Question is to Prove/Disprove :
If a triangular matrix $A$ is similar to diagonal matrix, then $A$ is already diagonal matrix.
I guess the answer is Yes.
I am not able to write the solution precisely.
What i have thought is Suppose $A$ is similar to diagonal matrix, then its eigen values are all distinct and as $A$ is already triangular, A has to be diagonal
I clearly see there is a gap in my justification, But do not have an idea to proceed..
Another Question is to prove that :
Suppose $A$ is a nilpotent $n \times n$ matix then trace of $A$ is zero.

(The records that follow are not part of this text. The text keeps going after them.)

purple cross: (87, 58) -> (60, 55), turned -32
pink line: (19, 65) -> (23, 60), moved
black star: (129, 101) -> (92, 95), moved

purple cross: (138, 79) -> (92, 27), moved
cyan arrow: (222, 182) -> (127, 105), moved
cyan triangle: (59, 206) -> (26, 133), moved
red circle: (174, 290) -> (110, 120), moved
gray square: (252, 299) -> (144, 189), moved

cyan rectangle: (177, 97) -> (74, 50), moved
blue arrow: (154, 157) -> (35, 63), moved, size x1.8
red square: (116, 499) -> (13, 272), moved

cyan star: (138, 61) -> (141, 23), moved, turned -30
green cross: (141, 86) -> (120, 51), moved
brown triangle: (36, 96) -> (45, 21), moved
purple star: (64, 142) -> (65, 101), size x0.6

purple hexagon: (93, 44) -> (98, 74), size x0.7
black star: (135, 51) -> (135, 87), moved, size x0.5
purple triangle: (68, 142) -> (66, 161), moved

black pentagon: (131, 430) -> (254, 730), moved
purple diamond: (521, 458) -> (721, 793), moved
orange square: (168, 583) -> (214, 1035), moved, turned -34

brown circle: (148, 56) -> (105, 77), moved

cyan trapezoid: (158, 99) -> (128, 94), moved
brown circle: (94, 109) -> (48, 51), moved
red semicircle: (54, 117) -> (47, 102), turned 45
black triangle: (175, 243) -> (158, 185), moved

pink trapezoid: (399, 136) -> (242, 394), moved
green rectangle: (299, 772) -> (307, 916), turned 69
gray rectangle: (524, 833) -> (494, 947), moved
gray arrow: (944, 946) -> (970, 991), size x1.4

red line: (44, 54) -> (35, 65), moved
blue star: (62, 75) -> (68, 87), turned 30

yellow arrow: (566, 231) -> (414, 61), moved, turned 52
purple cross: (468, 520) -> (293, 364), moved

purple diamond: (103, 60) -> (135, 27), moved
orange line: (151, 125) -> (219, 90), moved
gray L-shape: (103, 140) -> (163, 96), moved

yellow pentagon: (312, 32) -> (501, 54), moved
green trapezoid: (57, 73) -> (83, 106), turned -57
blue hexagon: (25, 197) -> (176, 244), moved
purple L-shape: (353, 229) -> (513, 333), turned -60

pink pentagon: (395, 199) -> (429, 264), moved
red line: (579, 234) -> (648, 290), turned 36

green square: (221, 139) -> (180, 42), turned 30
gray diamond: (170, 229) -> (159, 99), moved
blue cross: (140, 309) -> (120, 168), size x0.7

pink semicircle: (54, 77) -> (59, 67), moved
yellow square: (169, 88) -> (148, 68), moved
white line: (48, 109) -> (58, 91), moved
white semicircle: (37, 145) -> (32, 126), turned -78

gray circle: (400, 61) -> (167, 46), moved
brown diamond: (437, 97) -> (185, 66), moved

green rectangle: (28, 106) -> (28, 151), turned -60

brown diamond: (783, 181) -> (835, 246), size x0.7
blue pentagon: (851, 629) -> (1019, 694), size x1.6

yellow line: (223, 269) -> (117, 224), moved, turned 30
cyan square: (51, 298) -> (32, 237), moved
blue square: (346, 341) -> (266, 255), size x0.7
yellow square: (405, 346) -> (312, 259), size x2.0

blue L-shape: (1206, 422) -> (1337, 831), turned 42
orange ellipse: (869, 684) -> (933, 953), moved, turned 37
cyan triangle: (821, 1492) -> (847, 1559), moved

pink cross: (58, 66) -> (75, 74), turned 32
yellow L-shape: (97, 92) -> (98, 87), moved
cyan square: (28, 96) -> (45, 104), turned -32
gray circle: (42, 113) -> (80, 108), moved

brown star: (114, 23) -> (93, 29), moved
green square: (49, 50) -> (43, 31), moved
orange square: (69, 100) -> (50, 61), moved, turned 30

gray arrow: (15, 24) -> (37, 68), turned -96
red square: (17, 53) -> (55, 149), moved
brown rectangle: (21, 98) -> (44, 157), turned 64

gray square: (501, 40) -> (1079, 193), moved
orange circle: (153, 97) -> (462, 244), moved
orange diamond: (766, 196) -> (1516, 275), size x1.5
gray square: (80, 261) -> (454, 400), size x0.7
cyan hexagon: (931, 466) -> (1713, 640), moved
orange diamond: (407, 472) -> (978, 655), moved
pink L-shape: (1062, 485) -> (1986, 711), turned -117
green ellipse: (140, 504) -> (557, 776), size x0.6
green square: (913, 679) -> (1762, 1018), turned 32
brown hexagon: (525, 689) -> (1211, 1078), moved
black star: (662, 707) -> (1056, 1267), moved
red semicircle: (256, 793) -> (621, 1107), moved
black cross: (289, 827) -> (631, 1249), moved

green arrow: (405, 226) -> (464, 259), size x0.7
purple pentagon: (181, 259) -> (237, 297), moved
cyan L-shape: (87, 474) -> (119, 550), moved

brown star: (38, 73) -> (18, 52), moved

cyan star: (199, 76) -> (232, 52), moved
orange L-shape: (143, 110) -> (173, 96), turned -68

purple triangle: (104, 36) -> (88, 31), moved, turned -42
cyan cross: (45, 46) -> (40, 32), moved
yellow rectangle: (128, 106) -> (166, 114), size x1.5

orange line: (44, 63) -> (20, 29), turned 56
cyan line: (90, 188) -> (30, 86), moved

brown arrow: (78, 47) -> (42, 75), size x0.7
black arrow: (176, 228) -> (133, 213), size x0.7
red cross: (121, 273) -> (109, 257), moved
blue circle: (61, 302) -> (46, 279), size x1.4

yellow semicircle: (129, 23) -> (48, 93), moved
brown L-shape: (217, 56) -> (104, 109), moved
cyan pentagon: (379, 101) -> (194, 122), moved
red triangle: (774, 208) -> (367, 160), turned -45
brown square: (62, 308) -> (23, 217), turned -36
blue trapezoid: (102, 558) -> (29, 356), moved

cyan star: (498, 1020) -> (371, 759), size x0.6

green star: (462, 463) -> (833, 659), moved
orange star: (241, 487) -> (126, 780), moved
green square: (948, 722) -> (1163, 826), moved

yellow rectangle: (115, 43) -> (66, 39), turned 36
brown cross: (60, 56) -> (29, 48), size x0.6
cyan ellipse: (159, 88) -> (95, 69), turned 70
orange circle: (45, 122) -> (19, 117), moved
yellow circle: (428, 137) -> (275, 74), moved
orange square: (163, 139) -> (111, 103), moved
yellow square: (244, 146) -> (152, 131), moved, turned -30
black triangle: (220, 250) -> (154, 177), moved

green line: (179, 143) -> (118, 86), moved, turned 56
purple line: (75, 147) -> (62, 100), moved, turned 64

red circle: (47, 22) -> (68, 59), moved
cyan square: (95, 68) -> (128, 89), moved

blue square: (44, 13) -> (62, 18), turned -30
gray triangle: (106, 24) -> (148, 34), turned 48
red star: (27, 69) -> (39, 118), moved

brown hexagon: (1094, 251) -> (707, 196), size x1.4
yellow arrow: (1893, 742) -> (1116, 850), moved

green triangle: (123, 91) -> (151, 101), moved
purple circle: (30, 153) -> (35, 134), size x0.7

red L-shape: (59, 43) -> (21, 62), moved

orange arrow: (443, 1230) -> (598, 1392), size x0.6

My justification for this is :
As $A$ is nilpotent, we have $A^k=0$
As we know eigenvalues determines the minimal polynomial for $A$ (as roots of minimal polynomial) and sum of roots is being coefficient of $A$ in its minimal polynomial gives that sum of eigen values is zero and thus trace is zero (as trace equals to sum of eigen values )
Best Answer
Since $A$ is similar to a diagonal matrix you know that, $$A = P^{-1}BP, $$ for some invertible matrix P and diagonal matrix B. A is called diagonalizable. Such a matrix is diagonalizable if it has all distinct eigenvalues. Such a matrix does not have to be diagonal to begin with. $$A = \begin{pmatrix} -1 & 2 \\ 0 & 3 \end{pmatrix}, $$ is diagonaliable and hence similar to a diagonal matrix but is not diagonal.